As they were escorted from court in chains, they flashed a defiant three-finger salute to the waiting media.
In Naypyidaw, dozens of employees from several government ministries posed for group photographs wearing red ribbons and flashing the democracy symbol.
Some 300 MPs also held a virtual meeting Friday to convene an unofficial "parliament committee" in defiance of military rule, according to the NLD.
The coup has drawn condemnation globally.
On Thursday, US President Biden reiterated his call for the generals to reverse course.
"The Burmese military should relinquish power they have seized, release the advocates and activists and officials they have detained, lift the restrictions in telecommunications, and refrain from violence," he said.
His National Security Advisor Jake Sullivan also said the White House was "looking at specific targeted sanctions" on military-linked entities.
The UN Security Council took a softer line, voicing "deep concern" -- a step down from a draft Tuesday that had condemned the coup.

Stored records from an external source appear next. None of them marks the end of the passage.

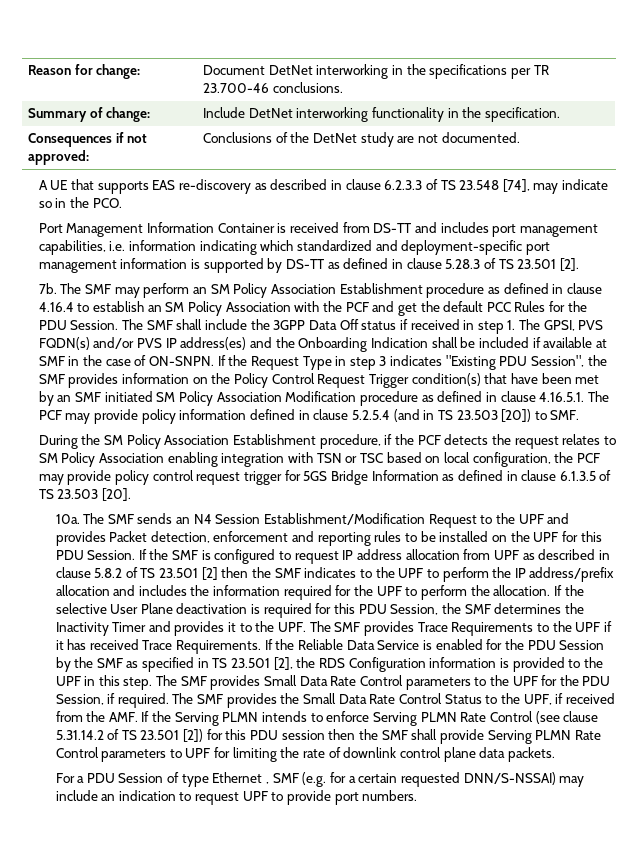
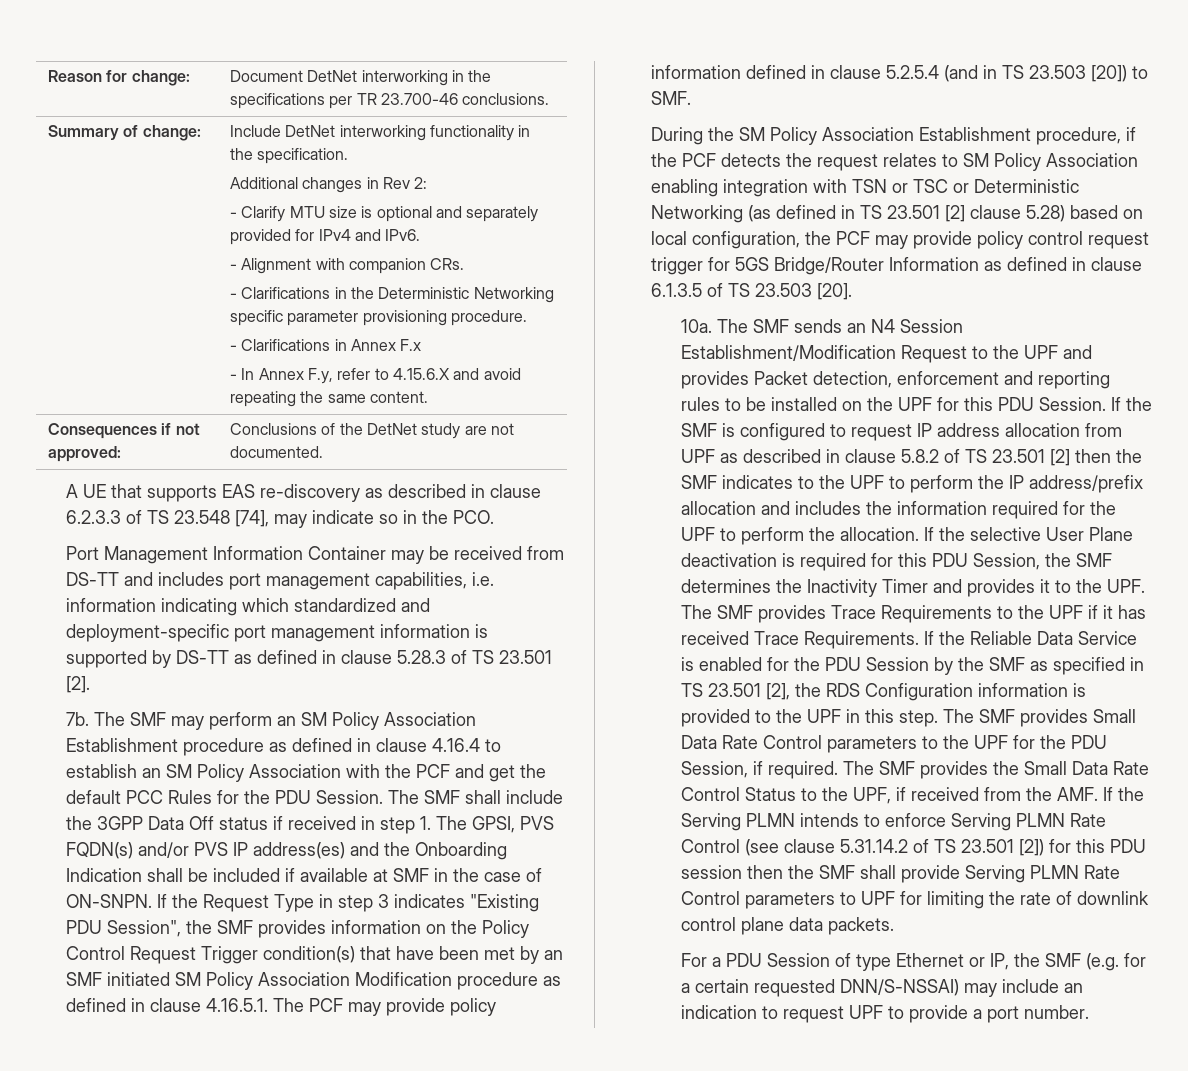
(560, 114) none -> [230,177,428,193] [230,206,539,222] [230,229,421,245] [230,258,465,274] [230,287,554,303] [230,310,528,326] [230,339,422,351] [230,368,521,384] [230,391,429,407] // Additional changes in Rev 2: // - Clarify MTU size is optional and separately provided for IPv4 and IPv6. // - Alignment with companion CRs. // - Clarifications in the Deterministic Networking specific parameter provisioning procedure. // - Clarifications in Annex F.x // - In Annex F.y, refer to 4.15.6.X and avoid repeating the same content.
[277,223,287,233] is -> [390,546,449,564] may be
(383, 458) none -> [952,179,1079,193] [650,205,1065,223] or Deterministic Networking (as defined in TS 23.501 [2] clause 5.28)
[330,470,368,485] Bridge -> [773,257,884,275] Bridge/Router
[266,782,270,784] , -> [968,953,1040,970] or IP, the
[334,790,418,805] port numbers. -> [972,1005,1089,1023] a port number.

Diplomats said veto-wielding China and Russia, Myanmar's main supporters at the UN, had asked for more time Tuesday to finesse the council's response.
There have been calls on multinational companies working with Myanmar's military-linked businesses to cut ties as a way to pressure the generals.
Japanese beer giant Kirin -- long under scrutiny over its ties to Myanmar's army-owned breweries -- said Friday it was terminating a joint venture with a military-owned conglomerate.